Murray Road, Ormond: Penstock

Because of this underground water and the pipes that carry it, the level crossing removal project has to build the line back up to street level between the new Ormond and Mckinnon station underpasses. And this appears to be the key problem in providing a pedestrian crossing.

Above, between, below?

Not unreasonably, the government doesn’t want to build at-grade pedestrian level crossing. The project is focussed on removing level crossings, not building new ones. In fact there’s a government policy of not providing new crossings, and the project team says the only way it would be done is if the Minister for Public Transport specifically approves it, based on advice from the relevant authorities.

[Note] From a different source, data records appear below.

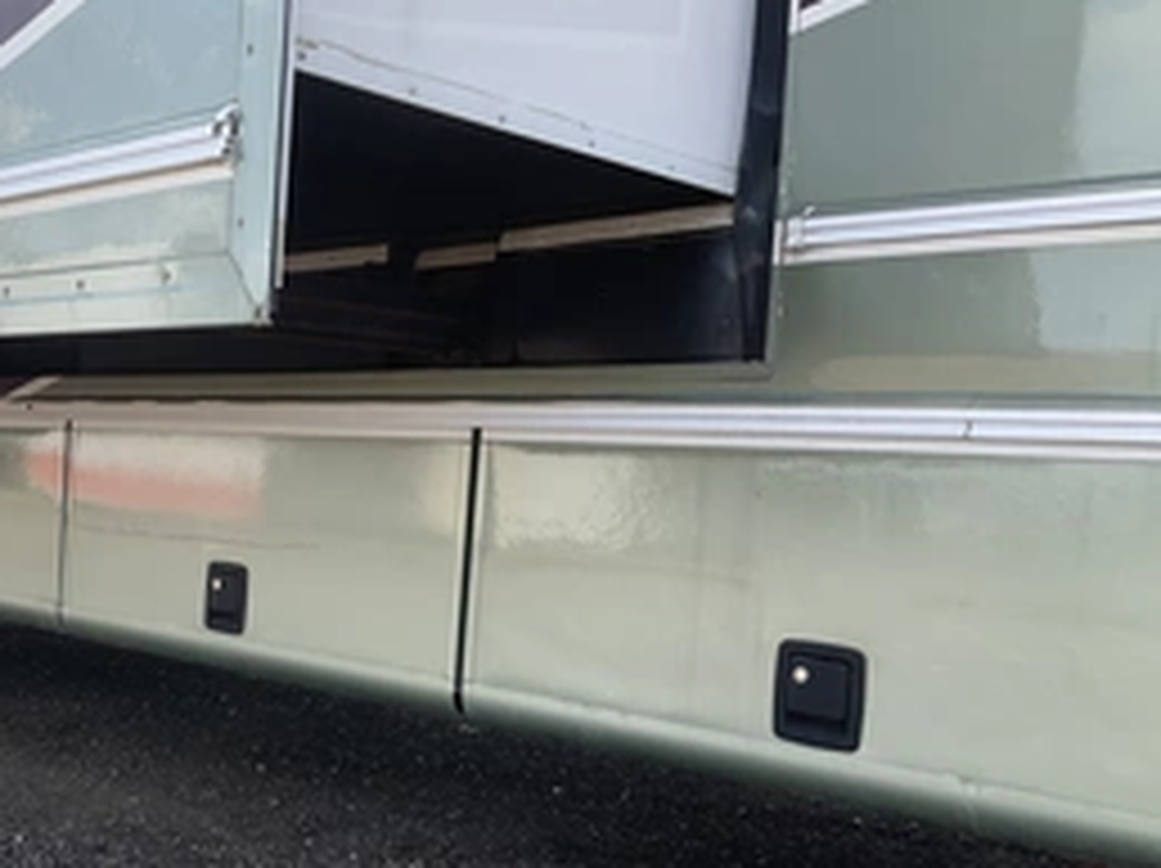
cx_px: 302
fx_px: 1508
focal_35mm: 45
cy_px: 544
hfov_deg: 41.0
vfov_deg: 32.0
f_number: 1.8
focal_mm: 3
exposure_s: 1/514
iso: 25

The safety record for at-grade crossings isn’t great, though it seems to me the big problems occur where they occur on busy streets, particularly in busy shopping centres and adjacent to railway stations.

Putting in an overpass appears to be problematic, with issues of privacy from views into back yards, and a lack of space to build ramps that would be required to make such a structure accessible. The project team says acquisition of public and private land would be required.

But what about an underpass?

Space is tight, and DDA (ramp) access is obviously an issue, but some local campaigners believe it should be possible to provide an underpass alongside the existing water pipes, either parallel or at an angle across the line.

Apart from the water pipes, there’s also a high pressure gas line somewhere there, and the project team says flooding would be likely to be an issue, with installation of a flood wall being necessary.

There might be impacts on the eastern (Cadby Avenue) side of the line, but this could be an opportunity to use a traffic-calming road chicane to slow down cars — chicanes are common around Glen Eira, with several in nearby streets.

There are concerns that an underpass might have to have blind corners, reducing visibility and safety. But these are not an insurmountable problem — mirrors and effective lighting can be used to improve visibility.

Theoretically another option would be to lower the rail line at this point instead, but the project team says that too would not be practical due to the cost of relocating services, particularly the storm water drain.

Murray Road, Ormond

Why would a crossing be useful?

To the west, Ormond Primary School is on Murray Road. To the east, there is Joyce Park and the northern end of Mckinnon Secondary College. And in fact a few years ago, a pedestrian crossing on Jasper Road was built close to Murray Road.

Providing an east-west route on that alignment would bring a vast improvement to mobility for those walking or cycling in the area, and is likely to reduce car use for local trips which are currently impractical on foot.

It would certainly be a lot safer for cyclists, who currently have little choice but to use the nearest main roads. North Road is a traffic sewer, with no bike lanes. Mckinnon Road is quieter and with bike lanes, but as local member Nick Staikos noted recently, narrow bike lanes that are full of parked cars aren’t very useful as bike lanes. Mckinnon Road doesn’t actually have a great safety record — there have been multiple bike vs car accidents recently.

What the outcome will be isn’t really clear. One would hope the project team are doing their best to explore every option to see if a crossing of some kind is possible.

A huge project like a grade separation shouldn’t be planned in isolation.

This has the broader point about level crossing removals having a big (positive) impact on local communities, and that they should be considered as part of broader transport and land use planning for these areas.

No doubt there are similar cases right across Melbourne, where grade separation should provide an opportunity to provide more places to get under or over the rail line, to improve amenity and access.

Notably, none of this would be a problem if the line was being elevated. Perhaps that was never going to happen here, given the housing in close proximity to much of the rail line and the North Road (rail under) plans having progressed well before the decision to include the other two crossings, but there are some clear lessons here for other locations.